AMED TIMES - Ahmed Arif, 21 Nisan 1927'de Diyarbakır'ın Hançepek semtinde doğdu. Babası Arif Hikmet Bey ve annesi Sare Hanım'ın altıncı çocuğuydu. Eğitim hayatına Siverek'te başladı, ardından ortaokulu ablasının yanında Urfa'da tamamladı ve lise eğitimini Afyon'da bir yatılı okulda aldı.
Ankara Üniversitesi Dil ve Tarih-Coğrafya Fakültesi felsefe bölümünde yükseköğrenimine başladı, ancak öğrencilik yıllarında siyasi faaliyetlerden dolayı hapse girdiği için mezun olamadı.

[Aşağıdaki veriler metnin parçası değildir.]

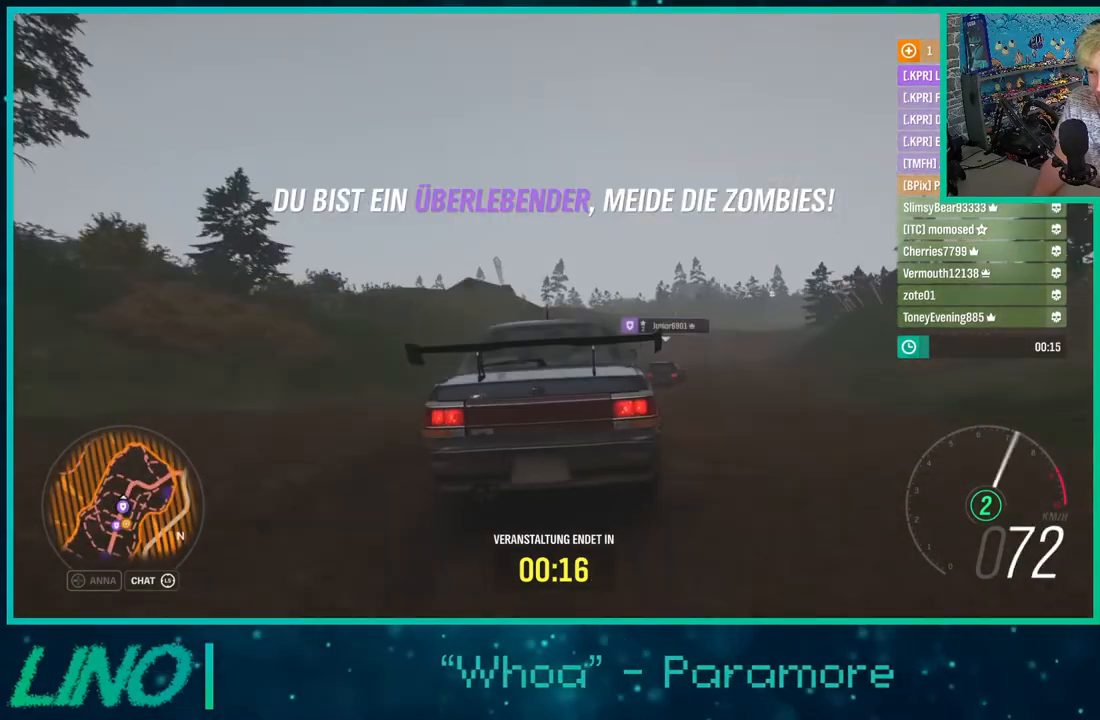
{"buttons": ["R2"], "left_stick": "up-right", "right_stick": "center", "events": [[300, "left_stick", "up-right"]]}
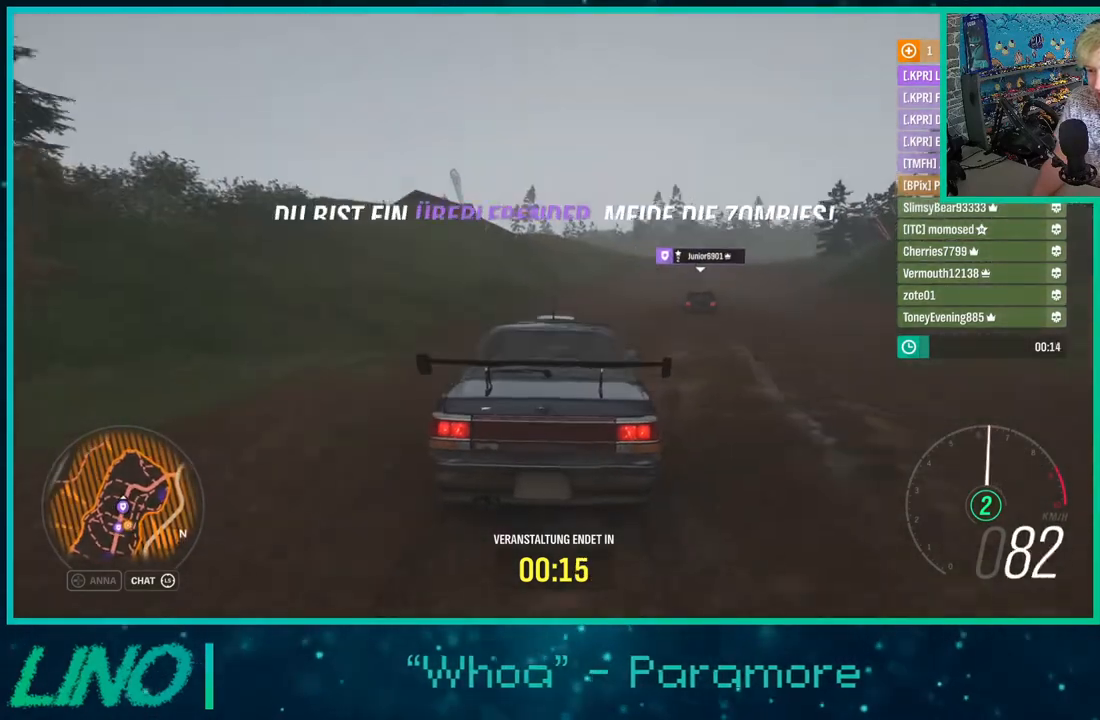
{"buttons": ["R2"], "left_stick": "down-left", "right_stick": "center", "events": [[117, "left_stick", "down-left"]]}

Ahmed Arif'in şiirleri, toplumcu gerçekçilik ve Marksist estetik anlayışıyla kaleme alınmıştır. En ünlü eseri "Hasretinden Prangalar Eskittim"dir. Bu eser, Almanca, Fransızca, Çekçe, Felemenkçe, İsveççe ve Kürtçe gibi birçok farklı dile çevrilmiştir.
Çocukluğunda babasının görevlerinden dolayı çeşitli şehirlerde yaşayan Ahmed Arif, Zazaca, Kürtçe ve Arapça gibi dilleri öğrenmiştir. Ahmed Arif, yazarlık dışında kâtiplik, gazetecilik ve düzeltmenlik gibi çeşitli işlerde de çalışmıştır. Edebiyat dünyasında sevilen bir şair olarak kabul edilir.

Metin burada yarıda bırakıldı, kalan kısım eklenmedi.